#### Entries shown

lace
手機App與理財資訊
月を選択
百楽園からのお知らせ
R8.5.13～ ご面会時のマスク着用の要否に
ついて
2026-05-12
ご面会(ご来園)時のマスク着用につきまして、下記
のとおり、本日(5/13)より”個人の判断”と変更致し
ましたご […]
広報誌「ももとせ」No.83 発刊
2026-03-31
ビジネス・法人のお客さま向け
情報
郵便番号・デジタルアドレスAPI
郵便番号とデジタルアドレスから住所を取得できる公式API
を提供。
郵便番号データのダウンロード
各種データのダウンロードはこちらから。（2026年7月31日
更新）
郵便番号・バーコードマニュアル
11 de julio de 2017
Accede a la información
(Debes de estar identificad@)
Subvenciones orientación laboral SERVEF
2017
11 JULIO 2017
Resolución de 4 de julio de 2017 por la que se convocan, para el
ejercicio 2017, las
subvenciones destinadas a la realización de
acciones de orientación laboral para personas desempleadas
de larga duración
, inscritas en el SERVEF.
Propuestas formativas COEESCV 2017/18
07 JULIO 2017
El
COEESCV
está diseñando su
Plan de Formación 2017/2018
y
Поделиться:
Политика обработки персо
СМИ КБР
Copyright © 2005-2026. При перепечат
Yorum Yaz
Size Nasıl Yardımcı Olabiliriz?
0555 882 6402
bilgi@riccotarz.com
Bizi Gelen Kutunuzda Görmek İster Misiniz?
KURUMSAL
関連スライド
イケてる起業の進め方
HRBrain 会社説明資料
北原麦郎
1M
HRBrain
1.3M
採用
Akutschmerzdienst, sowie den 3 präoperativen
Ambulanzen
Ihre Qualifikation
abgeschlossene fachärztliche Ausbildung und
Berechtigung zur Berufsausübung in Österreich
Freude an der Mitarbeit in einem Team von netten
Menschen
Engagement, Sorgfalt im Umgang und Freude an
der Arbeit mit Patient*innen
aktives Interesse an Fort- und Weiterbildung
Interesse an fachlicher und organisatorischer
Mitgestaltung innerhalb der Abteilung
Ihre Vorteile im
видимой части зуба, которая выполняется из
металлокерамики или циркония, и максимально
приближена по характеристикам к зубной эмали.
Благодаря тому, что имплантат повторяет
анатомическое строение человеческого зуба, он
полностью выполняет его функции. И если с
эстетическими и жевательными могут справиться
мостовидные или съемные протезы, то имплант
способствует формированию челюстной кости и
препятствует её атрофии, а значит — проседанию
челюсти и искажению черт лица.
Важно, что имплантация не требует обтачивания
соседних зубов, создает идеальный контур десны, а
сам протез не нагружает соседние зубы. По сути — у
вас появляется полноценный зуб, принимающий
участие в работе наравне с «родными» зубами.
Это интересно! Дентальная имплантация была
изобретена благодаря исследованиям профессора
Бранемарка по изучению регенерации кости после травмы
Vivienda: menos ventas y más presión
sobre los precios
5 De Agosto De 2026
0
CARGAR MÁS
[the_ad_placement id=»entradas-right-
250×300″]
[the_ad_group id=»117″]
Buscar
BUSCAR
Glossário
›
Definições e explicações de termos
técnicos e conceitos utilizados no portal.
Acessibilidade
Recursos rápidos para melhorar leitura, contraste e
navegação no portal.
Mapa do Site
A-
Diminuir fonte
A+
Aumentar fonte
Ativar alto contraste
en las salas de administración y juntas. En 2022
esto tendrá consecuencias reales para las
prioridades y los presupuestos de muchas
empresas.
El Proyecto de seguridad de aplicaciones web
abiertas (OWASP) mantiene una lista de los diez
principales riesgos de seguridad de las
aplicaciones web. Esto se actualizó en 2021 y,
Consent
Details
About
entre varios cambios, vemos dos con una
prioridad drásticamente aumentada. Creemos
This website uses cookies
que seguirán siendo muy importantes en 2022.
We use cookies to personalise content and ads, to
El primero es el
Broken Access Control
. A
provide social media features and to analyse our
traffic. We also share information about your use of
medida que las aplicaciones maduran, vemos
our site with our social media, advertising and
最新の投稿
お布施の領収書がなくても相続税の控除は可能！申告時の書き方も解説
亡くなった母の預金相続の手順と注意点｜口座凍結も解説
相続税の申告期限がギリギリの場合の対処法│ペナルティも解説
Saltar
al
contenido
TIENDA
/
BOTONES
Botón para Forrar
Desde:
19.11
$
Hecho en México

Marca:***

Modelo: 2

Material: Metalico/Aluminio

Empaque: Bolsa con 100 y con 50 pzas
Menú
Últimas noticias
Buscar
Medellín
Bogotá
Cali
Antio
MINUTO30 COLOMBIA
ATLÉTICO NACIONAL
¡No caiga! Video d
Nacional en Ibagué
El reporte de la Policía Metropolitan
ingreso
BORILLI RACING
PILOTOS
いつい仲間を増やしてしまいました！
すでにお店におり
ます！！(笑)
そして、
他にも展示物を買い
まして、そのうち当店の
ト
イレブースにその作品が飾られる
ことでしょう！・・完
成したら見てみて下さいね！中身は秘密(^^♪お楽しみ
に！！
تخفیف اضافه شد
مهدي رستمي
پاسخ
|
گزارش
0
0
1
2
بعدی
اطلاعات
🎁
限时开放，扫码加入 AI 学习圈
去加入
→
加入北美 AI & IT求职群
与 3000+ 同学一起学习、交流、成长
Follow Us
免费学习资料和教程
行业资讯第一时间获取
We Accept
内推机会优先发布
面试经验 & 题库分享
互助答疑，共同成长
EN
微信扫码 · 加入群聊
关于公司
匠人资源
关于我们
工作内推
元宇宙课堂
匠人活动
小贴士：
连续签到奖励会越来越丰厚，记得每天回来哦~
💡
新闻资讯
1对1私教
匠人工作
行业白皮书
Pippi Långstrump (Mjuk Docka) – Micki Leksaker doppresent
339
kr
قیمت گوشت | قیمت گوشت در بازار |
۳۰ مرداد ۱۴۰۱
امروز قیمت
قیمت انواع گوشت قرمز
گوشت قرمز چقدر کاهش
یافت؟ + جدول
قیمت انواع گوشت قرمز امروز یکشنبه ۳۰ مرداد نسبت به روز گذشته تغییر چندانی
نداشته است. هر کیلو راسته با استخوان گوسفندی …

########

_Work required:_
Rename "SERVEF" to "Labora" everywhere it occurs in the entries above. Leave everything else unchanged.

_Solution to this exercise:_
lace
手機App與理財資訊
月を選択
百楽園からのお知らせ
R8.5.13～ ご面会時のマスク着用の要否に
ついて
2026-05-12
ご面会(ご来園)時のマスク着用につきまして、下記
のとおり、本日(5/13)より”個人の判断”と変更致し
ましたご […]
広報誌「ももとせ」No.83 発刊
2026-03-31
ビジネス・法人のお客さま向け
情報
郵便番号・デジタルアドレスAPI
郵便番号とデジタルアドレスから住所を取得できる公式API
を提供。
郵便番号データのダウンロード
各種データのダウンロードはこちらから。（2026年7月31日
更新）
郵便番号・バーコードマニュアル
11 de julio de 2017
Accede a la información
(Debes de estar identificad@)
Subvenciones orientación laboral Labora
2017
11 JULIO 2017
Resolución de 4 de julio de 2017 por la que se convocan, para el
ejercicio 2017, las
subvenciones destinadas a la realización de
acciones de orientación laboral para personas desempleadas
de larga duración
, inscritas en el Labora.
Propuestas formativas COEESCV 2017/18
07 JULIO 2017
El
COEESCV
está diseñando su
Plan de Formación 2017/2018
y
Поделиться:
Политика обработки персо
СМИ КБР
Copyright © 2005-2026. При перепечат
Yorum Yaz
Size Nasıl Yardımcı Olabiliriz?
0555 882 6402
bilgi@riccotarz.com
Bizi Gelen Kutunuzda Görmek İster Misiniz?
KURUMSAL
関連スライド
イケてる起業の進め方
HRBrain 会社説明資料
北原麦郎
1M
HRBrain
1.3M
採用
Akutschmerzdienst, sowie den 3 präoperativen
Ambulanzen
Ihre Qualifikation
abgeschlossene fachärztliche Ausbildung und
Berechtigung zur Berufsausübung in Österreich
Freude an der Mitarbeit in einem Team von netten
Menschen
Engagement, Sorgfalt im Umgang und Freude an
der Arbeit mit Patient*innen
aktives Interesse an Fort- und Weiterbildung
Interesse an fachlicher und organisatorischer
Mitgestaltung innerhalb der Abteilung
Ihre Vorteile im
видимой части зуба, которая выполняется из
металлокерамики или циркония, и максимально
приближена по характеристикам к зубной эмали.
Благодаря тому, что имплантат повторяет
анатомическое строение человеческого зуба, он
полностью выполняет его функции. И если с
эстетическими и жевательными могут справиться
мостовидные или съемные протезы, то имплант
способствует формированию челюстной кости и
препятствует её атрофии, а значит — проседанию
челюсти и искажению черт лица.
Важно, что имплантация не требует обтачивания
соседних зубов, создает идеальный контур десны, а
сам протез не нагружает соседние зубы. По сути — у
вас появляется полноценный зуб, принимающий
участие в работе наравне с «родными» зубами.
Это интересно! Дентальная имплантация была
изобретена благодаря исследованиям профессора
Бранемарка по изучению регенерации кости после травмы
Vivienda: menos ventas y más presión
sobre los precios
5 De Agosto De 2026
0
CARGAR MÁS
[the_ad_placement id=»entradas-right-
250×300″]
[the_ad_group id=»117″]
Buscar
BUSCAR
Glossário
›
Definições e explicações de termos
técnicos e conceitos utilizados no portal.
Acessibilidade
Recursos rápidos para melhorar leitura, contraste e
navegação no portal.
Mapa do Site
A-
Diminuir fonte
A+
Aumentar fonte
Ativar alto contraste
en las salas de administración y juntas. En 2022
esto tendrá consecuencias reales para las
prioridades y los presupuestos de muchas
empresas.
El Proyecto de seguridad de aplicaciones web
abiertas (OWASP) mantiene una lista de los diez
principales riesgos de seguridad de las
aplicaciones web. Esto se actualizó en 2021 y,
Consent
Details
About
entre varios cambios, vemos dos con una
prioridad drásticamente aumentada. Creemos
This website uses cookies
que seguirán siendo muy importantes en 2022.
We use cookies to personalise content and ads, to
El primero es el
Broken Access Control
. A
provide social media features and to analyse our
traffic. We also share information about your use of
medida que las aplicaciones maduran, vemos
our site with our social media, advertising and
最新の投稿
お布施の領収書がなくても相続税の控除は可能！申告時の書き方も解説
亡くなった母の預金相続の手順と注意点｜口座凍結も解説
相続税の申告期限がギリギリの場合の対処法│ペナルティも解説
Saltar
al
contenido
TIENDA
/
BOTONES
Botón para Forrar
Desde:
19.11
$
Hecho en México

Marca:***

Modelo: 2

Material: Metalico/Aluminio

Empaque: Bolsa con 100 y con 50 pzas
Menú
Últimas noticias
Buscar
Medellín
Bogotá
Cali
Antio
MINUTO30 COLOMBIA
ATLÉTICO NACIONAL
¡No caiga! Video d
Nacional en Ibagué
El reporte de la Policía Metropolitan
ingreso
BORILLI RACING
PILOTOS
いつい仲間を増やしてしまいました！
すでにお店におり
ます！！(笑)
そして、
他にも展示物を買い
まして、そのうち当店の
ト
イレブースにその作品が飾られる
ことでしょう！・・完
成したら見てみて下さいね！中身は秘密(^^♪お楽しみ
に！！
تخفیف اضافه شد
مهدي رستمي
پاسخ
|
گزارش
0
0
1
2
بعدی
اطلاعات
🎁
限时开放，扫码加入 AI 学习圈
去加入
→
加入北美 AI & IT求职群
与 3000+ 同学一起学习、交流、成长
Follow Us
免费学习资料和教程
行业资讯第一时间获取
We Accept
内推机会优先发布
面试经验 & 题库分享
互助答疑，共同成长
EN
微信扫码 · 加入群聊
关于公司
匠人资源
关于我们
工作内推
元宇宙课堂
匠人活动
小贴士：
连续签到奖励会越来越丰厚，记得每天回来哦~
💡
新闻资讯
1对1私教
匠人工作
行业白皮书
Pippi Långstrump (Mjuk Docka) – Micki Leksaker doppresent
339
kr
قیمت گوشت | قیمت گوشت در بازار |
۳۰ مرداد ۱۴۰۱
امروز قیمت
قیمت انواع گوشت قرمز
گوشت قرمز چقدر کاهش
یافت؟ + جدول
قیمت انواع گوشت قرمز امروز یکشنبه ۳۰ مرداد نسبت به روز گذشته تغییر چندانی
نداشته است. هر کیلو راسته با استخوان گوسفندی …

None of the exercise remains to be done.